• **Source text**:
__________________________________________________

Up in the press box, best reached with a degree in mountain climbing, long-time Smokies beat person Nick Gates labors away on his computer for the morning newspaper and dispenses nuggets of information for ignorant observers of the Knoxville scene. Last year, Gates lost one of his two beats when the Cherokees—the minor league hockey team, not the casino owners—skated off into oblivion (actually Florence, S.C.) when the owners couldn't reach a satisfactory lease agreement with the city at, some say, the equally antiquated Civic Coliseum. For rather obvious reasons, he'd like to see the Smokies stay because he likes baseball—he played at UT in the late '60s—and he'd rather write it than edit it.

"These are the worst conditions in AA ball," Gates says, "maybe even in all of baseball." His "conservative estimate" is the franchise, owned by Hickory, N.C., businessman Don Beaver, will lose at least $150,000 in 1998. Beaver purchased the Blue Jays' affiliate in 1994, three years after Rajkowski arrived.

__________________________________________________

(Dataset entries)
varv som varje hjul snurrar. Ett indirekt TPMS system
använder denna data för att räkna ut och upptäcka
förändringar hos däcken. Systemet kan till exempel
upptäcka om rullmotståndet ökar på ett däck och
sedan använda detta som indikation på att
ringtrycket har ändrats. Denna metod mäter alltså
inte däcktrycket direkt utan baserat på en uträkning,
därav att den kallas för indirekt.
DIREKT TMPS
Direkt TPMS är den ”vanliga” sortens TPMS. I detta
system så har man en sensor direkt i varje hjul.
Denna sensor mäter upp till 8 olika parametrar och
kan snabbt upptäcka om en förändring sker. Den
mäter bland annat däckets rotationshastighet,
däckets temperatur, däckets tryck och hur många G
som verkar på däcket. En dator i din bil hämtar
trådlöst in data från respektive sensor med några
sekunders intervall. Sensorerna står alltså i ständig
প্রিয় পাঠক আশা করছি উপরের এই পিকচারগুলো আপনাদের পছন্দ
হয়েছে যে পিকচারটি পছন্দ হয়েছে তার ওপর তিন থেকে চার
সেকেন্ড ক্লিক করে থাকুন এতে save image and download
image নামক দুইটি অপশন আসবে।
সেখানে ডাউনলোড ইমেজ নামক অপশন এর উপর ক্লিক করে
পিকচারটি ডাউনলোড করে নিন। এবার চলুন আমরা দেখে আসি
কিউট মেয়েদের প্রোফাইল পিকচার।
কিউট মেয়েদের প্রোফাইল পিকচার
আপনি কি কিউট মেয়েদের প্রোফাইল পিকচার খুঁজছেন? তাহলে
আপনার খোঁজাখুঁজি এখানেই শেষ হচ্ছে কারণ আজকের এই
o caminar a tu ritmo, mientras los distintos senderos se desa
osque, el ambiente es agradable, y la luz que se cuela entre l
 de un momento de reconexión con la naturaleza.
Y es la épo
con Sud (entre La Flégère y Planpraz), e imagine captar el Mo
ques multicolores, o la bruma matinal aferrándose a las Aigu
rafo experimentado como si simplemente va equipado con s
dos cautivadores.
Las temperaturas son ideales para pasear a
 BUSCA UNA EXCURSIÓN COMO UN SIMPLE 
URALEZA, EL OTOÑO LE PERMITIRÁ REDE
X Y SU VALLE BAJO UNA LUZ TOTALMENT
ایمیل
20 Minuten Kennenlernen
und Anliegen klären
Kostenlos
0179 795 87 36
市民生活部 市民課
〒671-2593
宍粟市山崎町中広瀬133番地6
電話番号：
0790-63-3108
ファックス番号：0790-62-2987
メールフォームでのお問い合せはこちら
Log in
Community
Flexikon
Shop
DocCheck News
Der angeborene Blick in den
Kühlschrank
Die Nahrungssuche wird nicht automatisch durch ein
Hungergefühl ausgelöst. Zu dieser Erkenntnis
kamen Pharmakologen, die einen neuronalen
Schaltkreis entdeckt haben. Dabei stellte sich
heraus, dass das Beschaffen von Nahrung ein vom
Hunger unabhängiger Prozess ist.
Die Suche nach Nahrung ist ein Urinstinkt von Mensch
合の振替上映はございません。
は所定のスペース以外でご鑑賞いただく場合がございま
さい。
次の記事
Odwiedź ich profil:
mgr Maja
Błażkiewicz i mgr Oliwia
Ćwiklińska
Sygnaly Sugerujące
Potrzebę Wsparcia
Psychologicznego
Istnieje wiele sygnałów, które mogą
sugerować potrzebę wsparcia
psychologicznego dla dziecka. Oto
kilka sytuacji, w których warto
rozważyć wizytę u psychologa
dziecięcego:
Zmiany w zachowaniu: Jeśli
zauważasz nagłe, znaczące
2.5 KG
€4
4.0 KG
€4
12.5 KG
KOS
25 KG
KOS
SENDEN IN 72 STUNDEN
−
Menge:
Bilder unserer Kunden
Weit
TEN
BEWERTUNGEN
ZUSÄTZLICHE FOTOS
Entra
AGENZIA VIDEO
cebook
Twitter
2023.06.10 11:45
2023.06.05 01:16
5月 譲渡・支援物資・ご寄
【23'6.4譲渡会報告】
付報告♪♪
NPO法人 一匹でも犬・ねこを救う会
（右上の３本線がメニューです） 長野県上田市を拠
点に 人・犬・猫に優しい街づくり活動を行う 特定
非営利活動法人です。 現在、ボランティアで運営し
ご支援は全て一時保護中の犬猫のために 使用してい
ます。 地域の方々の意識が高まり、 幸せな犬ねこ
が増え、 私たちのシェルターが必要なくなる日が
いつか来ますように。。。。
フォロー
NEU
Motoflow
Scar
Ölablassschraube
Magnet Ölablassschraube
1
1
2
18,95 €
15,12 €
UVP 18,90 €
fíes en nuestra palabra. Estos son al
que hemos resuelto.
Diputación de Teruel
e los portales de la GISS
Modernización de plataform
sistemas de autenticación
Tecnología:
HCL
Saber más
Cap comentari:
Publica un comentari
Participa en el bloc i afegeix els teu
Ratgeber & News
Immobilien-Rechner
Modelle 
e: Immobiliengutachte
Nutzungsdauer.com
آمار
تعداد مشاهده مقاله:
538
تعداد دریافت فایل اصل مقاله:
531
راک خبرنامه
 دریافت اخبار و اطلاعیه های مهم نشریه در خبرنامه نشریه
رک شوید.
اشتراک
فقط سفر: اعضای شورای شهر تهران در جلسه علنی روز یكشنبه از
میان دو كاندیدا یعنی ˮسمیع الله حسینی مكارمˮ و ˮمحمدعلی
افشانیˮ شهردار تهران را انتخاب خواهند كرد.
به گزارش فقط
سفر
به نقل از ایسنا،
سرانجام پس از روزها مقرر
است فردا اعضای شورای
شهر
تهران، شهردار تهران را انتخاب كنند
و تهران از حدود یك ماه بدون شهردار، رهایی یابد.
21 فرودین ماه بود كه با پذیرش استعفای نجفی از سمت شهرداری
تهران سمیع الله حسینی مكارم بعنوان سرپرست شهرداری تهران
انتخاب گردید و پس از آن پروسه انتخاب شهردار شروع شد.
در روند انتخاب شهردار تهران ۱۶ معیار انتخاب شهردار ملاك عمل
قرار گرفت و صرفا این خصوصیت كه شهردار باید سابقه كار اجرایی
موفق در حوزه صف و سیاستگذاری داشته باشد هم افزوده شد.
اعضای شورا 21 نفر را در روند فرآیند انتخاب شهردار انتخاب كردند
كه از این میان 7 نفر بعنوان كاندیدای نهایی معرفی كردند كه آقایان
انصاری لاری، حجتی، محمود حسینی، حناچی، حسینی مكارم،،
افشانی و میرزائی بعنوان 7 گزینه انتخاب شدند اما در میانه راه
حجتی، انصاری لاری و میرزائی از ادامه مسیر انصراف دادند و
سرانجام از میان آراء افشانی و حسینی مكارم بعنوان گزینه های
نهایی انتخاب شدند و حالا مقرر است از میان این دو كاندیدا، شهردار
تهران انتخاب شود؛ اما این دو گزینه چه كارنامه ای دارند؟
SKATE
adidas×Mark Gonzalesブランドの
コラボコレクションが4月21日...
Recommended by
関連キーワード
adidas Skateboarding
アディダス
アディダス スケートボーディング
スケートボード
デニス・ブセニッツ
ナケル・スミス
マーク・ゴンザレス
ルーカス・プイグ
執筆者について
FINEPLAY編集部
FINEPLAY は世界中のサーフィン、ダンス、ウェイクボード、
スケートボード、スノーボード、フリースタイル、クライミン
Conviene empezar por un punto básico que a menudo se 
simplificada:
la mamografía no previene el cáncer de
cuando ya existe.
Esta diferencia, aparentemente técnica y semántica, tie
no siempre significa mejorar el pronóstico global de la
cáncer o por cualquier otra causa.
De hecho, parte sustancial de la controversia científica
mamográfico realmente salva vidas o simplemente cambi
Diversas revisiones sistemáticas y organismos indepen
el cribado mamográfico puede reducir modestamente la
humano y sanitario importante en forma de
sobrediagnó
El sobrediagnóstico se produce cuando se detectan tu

__________________________________________________

• **Brief 1**:
Reproduce word for word the part of the passage about the Smokies starting with "Up in the press" and going on through "than edit it.".
• **Brief 2**:
Recast the rows, starting with their first line and going on through the line with "mäter bland annat", as a Markdown table with the columns No. and Line, leaving out any blank lines.

• **Task answer 1**:
Up in the press box, best reached with a degree in mountain climbing, long-time Smokies beat person Nick Gates labors away on his computer for the morning newspaper and dispenses nuggets of information for ignorant observers of the Knoxville scene. Last year, Gates lost one of his two beats when the Cherokees—the minor league hockey team, not the casino owners—skated off into oblivion (actually Florence, S.C.) when the owners couldn't reach a satisfactory lease agreement with the city at, some say, the equally antiquated Civic Coliseum. For rather obvious reasons, he'd like to see the Smokies stay because he likes baseball—he played at UT in the late '60s—and he'd rather write it than edit it.

• **Task answer 2**:
| No. | Line |
|---|---|
| 1 | varv som varje hjul snurrar. Ett indirekt TPMS system |
| 2 | använder denna data för att räkna ut och upptäcka |
| 3 | förändringar hos däcken. Systemet kan till exempel |
| 4 | upptäcka om rullmotståndet ökar på ett däck och |
| 5 | sedan använda detta som indikation på att |
| 6 | ringtrycket har ändrats. Denna metod mäter alltså |
| 7 | inte däcktrycket direkt utan baserat på en uträkning, |
| 8 | därav att den kallas för indirekt. |
| 9 | DIREKT TMPS |
| 10 | Direkt TPMS är den ”vanliga” sortens TPMS. I detta |
| 11 | system så har man en sensor direkt i varje hjul. |
| 12 | Denna sensor mäter upp till 8 olika parametrar och |
| 13 | kan snabbt upptäcka om en förändring sker. Den |
| 14 | mäter bland annat däckets rotationshastighet, |